Mon imagination est débordante et je vois encore dans l’ homme à terre un humain qui a conservé une part de dignité.

« Il est debout, et porte une coupe de champagne à ses lèvres exsangues qui s’étirent en un sourire narquois. De longs cheveux bruns caressent le col châle de sa veste de smoking ; un nœud papillon couleur rouille ferme une chemise ivoire. Il est grand, il est beau… il le sait et son sourire devient gourmand et carnassier. Il examine la gente féminine qui l’entoure : il va choisir sa proie du soir.

Soudain son regard se fixe sur une blonde jeune femme à la chevelure tressée... »

Est-ce cette femme qui se penche et dépose une pièce retentissante dans la gamelle vide ?

« merci ma petite dame »…

Je m’approche encore… pouah, quelle odeur !!!

Désirs de rencontre

Il répond vaguement, toujours souriant, à ses admiratrices toutes plus charmantes les unes que les autres ; mais son regard bifurque toujours vers celle qu’il imagine princesse ou sirène tant son allure est altière et distinguée. Par leur flamboyance ses cheveux blonds zébrés de roux contredisent un visage lointain presque froid.

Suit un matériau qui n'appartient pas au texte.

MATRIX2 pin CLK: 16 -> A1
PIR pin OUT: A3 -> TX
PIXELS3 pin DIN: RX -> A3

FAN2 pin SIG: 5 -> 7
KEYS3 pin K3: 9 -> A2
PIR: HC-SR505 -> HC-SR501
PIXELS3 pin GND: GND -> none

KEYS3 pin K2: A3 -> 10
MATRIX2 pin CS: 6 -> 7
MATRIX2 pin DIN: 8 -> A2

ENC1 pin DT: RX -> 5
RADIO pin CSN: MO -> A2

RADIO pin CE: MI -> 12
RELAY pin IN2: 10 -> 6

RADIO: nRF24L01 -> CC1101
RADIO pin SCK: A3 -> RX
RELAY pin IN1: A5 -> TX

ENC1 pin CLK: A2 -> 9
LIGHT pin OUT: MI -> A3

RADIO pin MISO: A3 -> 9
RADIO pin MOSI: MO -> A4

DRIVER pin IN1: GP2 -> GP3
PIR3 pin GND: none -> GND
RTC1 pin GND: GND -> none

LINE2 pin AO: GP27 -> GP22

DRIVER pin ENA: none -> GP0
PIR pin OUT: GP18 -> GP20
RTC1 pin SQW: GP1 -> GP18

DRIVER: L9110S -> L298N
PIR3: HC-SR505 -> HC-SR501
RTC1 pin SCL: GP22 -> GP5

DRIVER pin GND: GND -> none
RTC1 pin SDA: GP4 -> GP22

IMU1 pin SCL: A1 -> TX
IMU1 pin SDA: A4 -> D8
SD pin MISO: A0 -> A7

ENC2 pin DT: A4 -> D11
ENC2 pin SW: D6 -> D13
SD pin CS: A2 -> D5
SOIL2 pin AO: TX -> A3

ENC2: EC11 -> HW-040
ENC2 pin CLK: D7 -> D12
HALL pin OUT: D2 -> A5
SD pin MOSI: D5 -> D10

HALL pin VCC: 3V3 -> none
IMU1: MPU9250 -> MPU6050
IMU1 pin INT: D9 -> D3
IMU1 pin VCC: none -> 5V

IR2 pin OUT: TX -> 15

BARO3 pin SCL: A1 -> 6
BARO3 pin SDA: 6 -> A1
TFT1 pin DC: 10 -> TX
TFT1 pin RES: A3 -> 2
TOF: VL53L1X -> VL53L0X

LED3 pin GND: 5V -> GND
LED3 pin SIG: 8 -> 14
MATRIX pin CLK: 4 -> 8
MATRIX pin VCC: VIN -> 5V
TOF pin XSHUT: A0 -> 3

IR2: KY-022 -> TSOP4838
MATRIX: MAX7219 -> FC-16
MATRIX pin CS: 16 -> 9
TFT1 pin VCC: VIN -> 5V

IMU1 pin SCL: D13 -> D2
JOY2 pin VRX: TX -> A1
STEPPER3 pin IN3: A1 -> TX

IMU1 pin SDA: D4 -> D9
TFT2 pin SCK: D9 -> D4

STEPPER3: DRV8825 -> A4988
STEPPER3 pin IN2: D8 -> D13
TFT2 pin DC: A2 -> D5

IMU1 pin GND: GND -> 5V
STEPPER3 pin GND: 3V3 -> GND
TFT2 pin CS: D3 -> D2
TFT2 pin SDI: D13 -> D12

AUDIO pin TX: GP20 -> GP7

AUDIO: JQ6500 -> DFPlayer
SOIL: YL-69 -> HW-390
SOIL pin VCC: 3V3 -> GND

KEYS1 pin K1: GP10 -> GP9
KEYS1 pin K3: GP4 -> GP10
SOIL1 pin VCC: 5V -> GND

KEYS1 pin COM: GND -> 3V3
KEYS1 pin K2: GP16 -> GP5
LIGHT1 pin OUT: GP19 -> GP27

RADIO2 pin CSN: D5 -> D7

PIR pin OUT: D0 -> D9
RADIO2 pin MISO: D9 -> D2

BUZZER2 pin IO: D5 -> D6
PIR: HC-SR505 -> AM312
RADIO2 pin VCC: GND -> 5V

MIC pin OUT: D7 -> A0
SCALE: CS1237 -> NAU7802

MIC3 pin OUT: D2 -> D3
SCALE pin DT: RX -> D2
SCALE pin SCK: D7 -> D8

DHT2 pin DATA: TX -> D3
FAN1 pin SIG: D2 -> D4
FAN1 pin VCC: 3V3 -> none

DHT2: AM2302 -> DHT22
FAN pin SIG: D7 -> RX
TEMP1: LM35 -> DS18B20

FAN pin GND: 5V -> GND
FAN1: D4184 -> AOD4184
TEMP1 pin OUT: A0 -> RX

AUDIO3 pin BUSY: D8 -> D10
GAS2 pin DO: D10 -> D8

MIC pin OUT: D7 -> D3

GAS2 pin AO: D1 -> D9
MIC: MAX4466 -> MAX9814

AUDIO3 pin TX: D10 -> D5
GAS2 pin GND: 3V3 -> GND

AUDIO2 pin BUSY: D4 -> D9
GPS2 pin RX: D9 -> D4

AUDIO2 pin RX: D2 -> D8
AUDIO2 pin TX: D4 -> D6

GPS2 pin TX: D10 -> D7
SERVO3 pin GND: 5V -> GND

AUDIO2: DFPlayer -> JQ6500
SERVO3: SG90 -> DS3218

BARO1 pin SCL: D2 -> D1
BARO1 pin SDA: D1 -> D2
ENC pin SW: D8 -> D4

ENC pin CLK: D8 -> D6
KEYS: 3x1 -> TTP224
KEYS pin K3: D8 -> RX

Alors il est happé par cette chevelure, il y pénètre, ôtant une à une les pinces qui emprisonnent les nattes, déroule chaque torsade étalant et peignant avec ses doigts la magnifique parure dans laquelle il enfouira son visage.

C’est celle-là ; il en est sûr. Ce sera elle la femme de sa vie, celle qu’il attend depuis fort longtemps et les brouillons d’échange avec celles d’hier s’effaceront pour laisser la place au véritable amour.

Son expérience de Dom Juan lui a appris que l’une des armes de la séduction est surtout l’intérêt et l’écoute de la femme convoitée… il imagine que les basses flatteries ne fonctionneront pas avec celle-là. Alors il déploiera tous ses trésors de patience et de compréhension, deviendra son amour complice, unique et leurs corps s’épouseront harmonieusement ravis des secrets échangés et des loyautés promises.

Il désire plus que tout vivre un amour serein dans une plénitude sans cesse renouvelée.

Ce sentiment est si nouveau pour lui ; il lui faut la rencontrer…

S’excusant poliment, il fend la foule et se dirige vers la belle inconnue.

Silhouette je te replumerai.

C’est au bras de son frère accablé, qu’Irina quitte l’église avant la fin de la cérémonie : ses jambes vacillent, sa respiration est saccadée, des papillons s’agitent dans ses entrailles et accroissent son malaise… elle allait exprimer sa peine en rendant au bon dieu son dernier repas.

Quelle médiocrité qui ne fait pas honneur à celui qui gît là bas dans le cercueil recouvert de fleurs. Assis, debout, assis, debout… une foule disciplinée se recueille et les larmes coulent sur chaque visage. Le monde des arts est en deuil.

Irina vient de perdre un job d’assistante certes, mais surtout un ami. Jamais elle ne s’en remettra, jamais elle ne l’oubliera, elle s’en fait le serment.